L’Inde devint indépendante le 15 août 1947, et l’indépendance s’accompagna de la partition entre l’Inde et le Pakistan. Gandhi ne participa pas aux célébrations officielles à Delhi. Il se trouvait à Calcutta, jeûnant et priant au milieu des violences communautaires. Sa présence aida temporairement à calmer la ville. Dans l’ensemble du sous-continent, la partition entraîna déplacements massifs, viols, massacres et fuite des réfugiés. Gandhi vécut assez longtemps pour voir la fin de la domination britannique sans la liberté unie et non violente qu’il avait recherchée.
Le 30 janvier 1948, Gandhi se rendait à une réunion de prière du soir à Birla House, à Delhi, lorsque Nathuram Godse lui tira dessus à bout portant. Godse était un nationaliste hindou qui croyait que Gandhi avait trahi les intérêts hindous en défendant la réconciliation hindoue-musulmane et en pressant l’Inde d’honorer ses engagements financiers envers le Pakistan. L’assassinat de Gandhi choqua l’Inde et le monde. Le meurtre montra à quel point la politique communautaire avait pénétré la dernière phase de l’indépendance.
Signification historique et interprétation
La signification historique de Gandhi ne peut pas être réduite à la sainteté ou à la stratégie. Il fit de la non-violence une méthode politique de masse par l’organisation, le symbolisme, la publicité et la discipline. Il contribua à démocratiser le nationalisme indien et tenta de guider cette participation par de fortes exigences morales. Il défia l’empire, les préjugés de caste et la haine communautaire. Ses réponses à la caste, au genre et à la modernisation économique restèrent contestées.
Ramachandra Guha présente Gandhi comme une figure dont la carrière doit être comprise à travers l’Inde, l’Afrique du Sud, la religion, le droit et le journalisme. La politique de masse relia ces contextes. Judith Brown met l’accent sur le praticien politique qui construisit son influence par l’organisation et le sens du moment. Dennis Dalton insiste sur la logique morale de la non-violence et de la résistance civile. La critique d’Ambedkar oblige tout récit sérieux à examiner les limites de Gandhi sur la caste et la représentation. Ensemble, ces perspectives font de Gandhi un acteur historique plutôt qu’un symbole détaché du conflit.

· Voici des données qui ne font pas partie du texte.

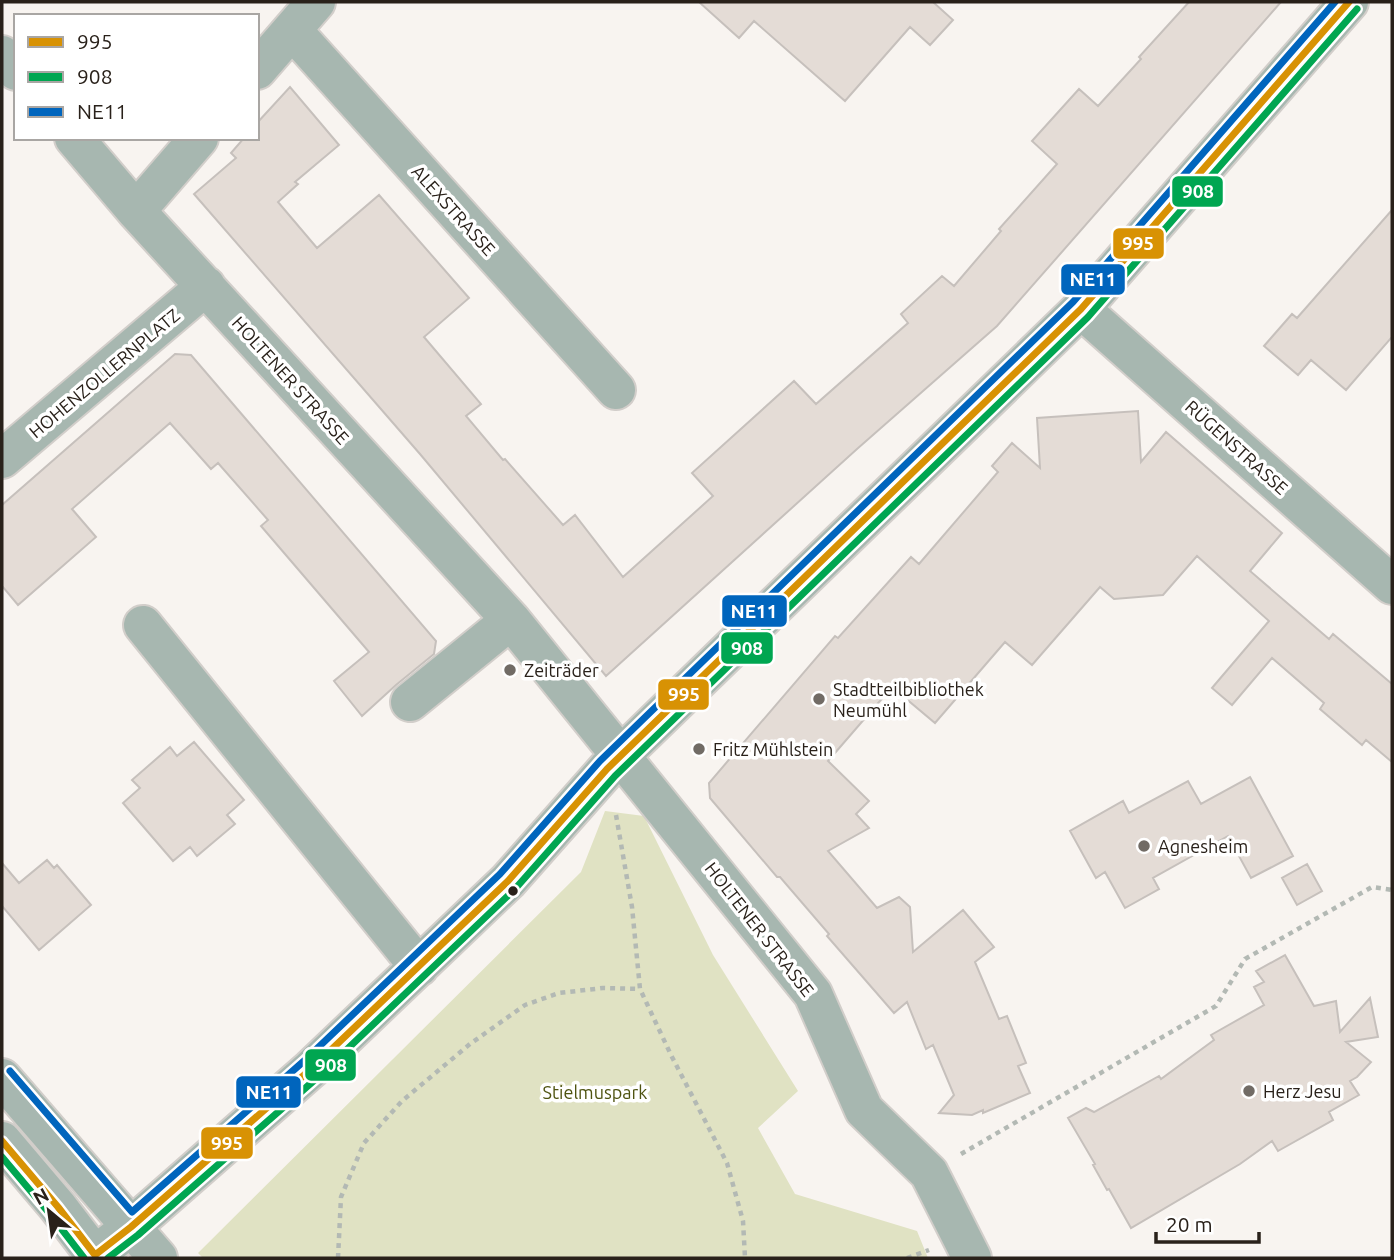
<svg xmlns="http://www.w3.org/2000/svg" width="1394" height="1260" viewBox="0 0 1394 1260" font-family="Ubuntu,sans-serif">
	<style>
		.green { fill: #e0e2c3 }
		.building { fill: #e4dcd6; stroke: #c6c0bc; stroke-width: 2 }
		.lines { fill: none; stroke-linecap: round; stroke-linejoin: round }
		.minor-casing { stroke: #d2ceca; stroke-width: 42 }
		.path { stroke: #b3b9b4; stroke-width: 4.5; stroke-dasharray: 5 5; stroke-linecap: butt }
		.minor { stroke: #a7b7b0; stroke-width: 38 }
		.bus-1-casing { stroke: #fff; stroke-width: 12 }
		.bus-2-casing { stroke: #fff; stroke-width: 12 }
		.bus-3-casing { stroke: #fff; stroke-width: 12 }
		.bus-1 { stroke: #d89204; stroke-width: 7 }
		.bus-2 { stroke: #00a651; stroke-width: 7 }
		.bus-3 { stroke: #0065bd; stroke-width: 7 }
		.poi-dot { fill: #716b65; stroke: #fff; stroke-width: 2.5 }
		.bus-dot { fill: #29211a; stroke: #fff; stroke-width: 2.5 }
		.labels { text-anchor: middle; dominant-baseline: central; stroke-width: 7; stroke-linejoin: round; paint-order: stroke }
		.street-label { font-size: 18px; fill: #29211a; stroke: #fff }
		.poi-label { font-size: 18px; fill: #29211a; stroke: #fff; text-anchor: start }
		.park-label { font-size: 18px; fill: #4e5310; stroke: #fff }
		.line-badge { stroke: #fff; stroke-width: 2.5 }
		.badge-label { font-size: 19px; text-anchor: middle; font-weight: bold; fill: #fff }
	</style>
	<rect width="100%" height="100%" fill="#f8f4f0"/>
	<path class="green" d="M605,811L644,816L713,955L798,1091L758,1128L795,1194L917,1231L928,1258H203L198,1253L581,872Z"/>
	<path class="building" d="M699,2H933L953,20L930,45L910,27L845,101L754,21L739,38Z
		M1189,2H1281L997,326L857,449L606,676L420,454L194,194L236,158L231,153L244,138H257V123L290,87L339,145L295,182L298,184L278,202L317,248L379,195L469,298L424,337L481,404L466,416L503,460L505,459L563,525L575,515L623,577L713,496L692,473L794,381L816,404L908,323L901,314L942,276L954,286L1001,231L999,229L1057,164L1032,141L1079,89L1098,106L1141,59L1139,57Z
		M1392,210V337L1346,390L1311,360L1298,375L1264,346L1292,314L1297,318Z
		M175,354L191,355L436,641L434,654L396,685L362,716L334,681L369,652L261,526L268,520L218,463L211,469L170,423L72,509L96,537L18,605L2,586V505Z
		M1138,411L1141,462L1166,432L1282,533L1250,571L1329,639L1333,634L1392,684V762L1366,740L1362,745L1320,709L1324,703L1272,658L1232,705L1212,688L1269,621L1197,556L1163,595L1114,599L1100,587L1032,665L1005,642L935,723L892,687L828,761L869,801L856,814L869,828L828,851L877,908L899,897L910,907L913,952L963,910L994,947L975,962L999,1019L1007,1016L1026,1063L1018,1066L1030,1093L983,1113V1110L972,1115L939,1113L954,1095L933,1045L926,1049L907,1002L894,1013L827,936L829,934L780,877H777L710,798L709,783L835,636L838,638L911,557L919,564L998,472L992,466L1012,443L1040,468L1037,418Z
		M194,742L244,800L227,815L235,824L197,856L190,847L173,861L123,803L140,788L132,780L170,747L177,756Z
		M1250,777L1293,856L1251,878L1228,836L1153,878L1159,889L1125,908L1105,872L1096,878L1070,831L1123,801L1129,813L1188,781L1201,804Z
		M47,860L54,868L57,865L91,905L39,950L2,906V863L19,883Z
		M1307,864L1322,891L1297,905L1282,878Z
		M1285,955L1314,1006L1336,1001L1340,1032L1370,998L1378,1037L1346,1042L1371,1062L1357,1077L1350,1081L1359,1095L1329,1112L1333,1120L1278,1151L1272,1141L1240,1164L1131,1228L1109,1189L1107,1190L1093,1165L1095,1164L1068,1118L1086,1108L1094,1112L1159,1076L1161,1079L1214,1040L1211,1035L1264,1005L1254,987L1264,982L1256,971Z"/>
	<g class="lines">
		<g class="minor-casing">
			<path id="minor" d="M292,30L616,390
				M2,55L16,71
				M257,70L316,2
				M74,138L136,211L511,620L813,994L864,1110L929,1173L972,1258
				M136,211L199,138
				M1081,309L1392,585
				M2,459L206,286
				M143,625L419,967
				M410,702L511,620
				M2,1078L158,1258
				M2,1141L58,1207L97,1258
				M95,1255L131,1227L311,1069L508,881L607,769L1081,309L1349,2"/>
		</g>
		<path class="path" d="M616,815L632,907L640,989L671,1055L727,1163L743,1221L745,1258
			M961,1154L1216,1006L1245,959L1372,887L1392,890
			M338,1258L341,1197L364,1143L402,1101L470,1044L525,1005L559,993L603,988L640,989
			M907,1258L929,1250"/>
		<use href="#minor" class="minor"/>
		<g class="bus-1-casing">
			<path id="bus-1" d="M2,1141L58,1207L95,1255L131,1227L311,1069L508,881L607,769L1081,309L1349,2"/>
		</g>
		<g class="bus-2-casing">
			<path id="bus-2" d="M2,1157L50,1214L84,1258
				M108,1258L138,1235L318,1077L515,889L615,776L1088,317L1357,9"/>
		</g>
		<g class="bus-3-casing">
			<path id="bus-3" d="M10,1071L132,1212L304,1061L500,874L600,761L1073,302L1335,2"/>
		</g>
		<use href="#bus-1" class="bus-1"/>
		<use href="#bus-2" class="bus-2"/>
		<use href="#bus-3" class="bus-3"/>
	</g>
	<g class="poi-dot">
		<circle cx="510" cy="670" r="7"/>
		<circle cx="819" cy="699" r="7"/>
		<circle cx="699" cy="749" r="7"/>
		<circle cx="1144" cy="846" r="7"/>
		<circle cx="1249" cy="1091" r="7"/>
	</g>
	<circle class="bus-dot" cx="513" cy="891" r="6"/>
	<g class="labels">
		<g class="street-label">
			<text transform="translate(454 210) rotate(48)">ALEXSTRASSE</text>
			<text transform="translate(104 373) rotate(-40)">HOHENZOLLERNPLATZ</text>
			<text transform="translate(291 380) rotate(48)">HOLTENER STRASSE</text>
			<text transform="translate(1237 447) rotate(42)">RÜGENSTRASSE</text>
			<text transform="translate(760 929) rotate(52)">HOLTENER STRASSE</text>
		</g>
		<g class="poi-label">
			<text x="524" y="670">Zeiträder</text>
			<text x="833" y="689">Stadtteilbibliothek<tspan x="833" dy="21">Neumühl</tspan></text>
			<text x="713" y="749">Fritz Mühlstein</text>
			<text x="1158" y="846">Agnesheim</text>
			<text x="1263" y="1091">Herz Jesu</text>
		</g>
		<g class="park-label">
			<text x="595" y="1092">Stielmuspark</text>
		</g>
	</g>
	<g class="line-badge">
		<rect x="1171" y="175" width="53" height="33" rx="7" fill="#00a651"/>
		<rect x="1112" y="227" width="53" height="33" rx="7" fill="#d89204"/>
		<rect x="1060" y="263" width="66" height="33" rx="7" fill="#0065bd"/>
		<rect x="721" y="594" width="67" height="34" rx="7" fill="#0065bd"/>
		<rect x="720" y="631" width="54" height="34" rx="7" fill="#00a651"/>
		<rect x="657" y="678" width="53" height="33" rx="7" fill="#d89204"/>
		<rect x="304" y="1048" width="53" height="34" rx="7" fill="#00a651"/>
		<rect x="235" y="1075" width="67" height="34" rx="7" fill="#0065bd"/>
		<rect x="200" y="1126" width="54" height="34" rx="7" fill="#d89204"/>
	</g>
	<g class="badge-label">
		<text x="1198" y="198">908</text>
		<text x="1138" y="250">995</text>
		<text x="1093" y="286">NE11</text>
		<text x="754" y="618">NE11</text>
		<text x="747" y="655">908</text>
		<text x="684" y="701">995</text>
		<text x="331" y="1072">908</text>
		<text x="269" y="1099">NE11</text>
		<text x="227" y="1150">995</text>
	</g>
	<rect width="1394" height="1260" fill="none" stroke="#29211a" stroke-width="7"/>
	<rect x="14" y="14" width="245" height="126" fill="#ffffff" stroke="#a9a6a3" stroke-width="2"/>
	<rect x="28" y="37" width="35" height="10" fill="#d89204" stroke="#a9a6a3" stroke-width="2"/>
	<text x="77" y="49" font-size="21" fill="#29211a">995</text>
	<rect x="28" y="72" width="35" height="10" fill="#00a651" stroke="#a9a6a3" stroke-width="2"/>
	<text x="77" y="84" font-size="21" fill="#29211a">908</text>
	<rect x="28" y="107" width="35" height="10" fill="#0065bd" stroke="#a9a6a3" stroke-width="2"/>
	<text x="77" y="119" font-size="21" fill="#29211a">NE11</text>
	<g transform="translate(49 1211) rotate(331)" stroke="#ffffff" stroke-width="5" paint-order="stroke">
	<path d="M0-5L12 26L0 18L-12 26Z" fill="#29211a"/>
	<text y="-10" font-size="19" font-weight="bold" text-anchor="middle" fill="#29211a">N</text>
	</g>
	<path d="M1156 1232v10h103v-10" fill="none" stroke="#29211a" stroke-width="3.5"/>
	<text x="1166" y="1232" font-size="21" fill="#29211a" stroke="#ffffff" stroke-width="5" paint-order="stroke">20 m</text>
</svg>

La conséquence durable de Gandhi fut de rendre la politique anticoloniale visible comme action de masse disciplinée, et non comme simple négociation élitaire. Ses campagnes ne mirent pas fin à elles seules à l’Empire britannique en Inde, et ses idéaux n’empêchèrent pas la partition. Elles changèrent toutefois le répertoire de la protestation moderne. Les mouvements ultérieurs pour les droits civiques et la justice raciale s’inspirèrent de Gandhi. Des mouvements ouvriers et de libération nationale puisèrent dans le même exemple parce qu’il montra comment la souffrance publique, l’organisation et la pression morale pouvaient défier un État puissant.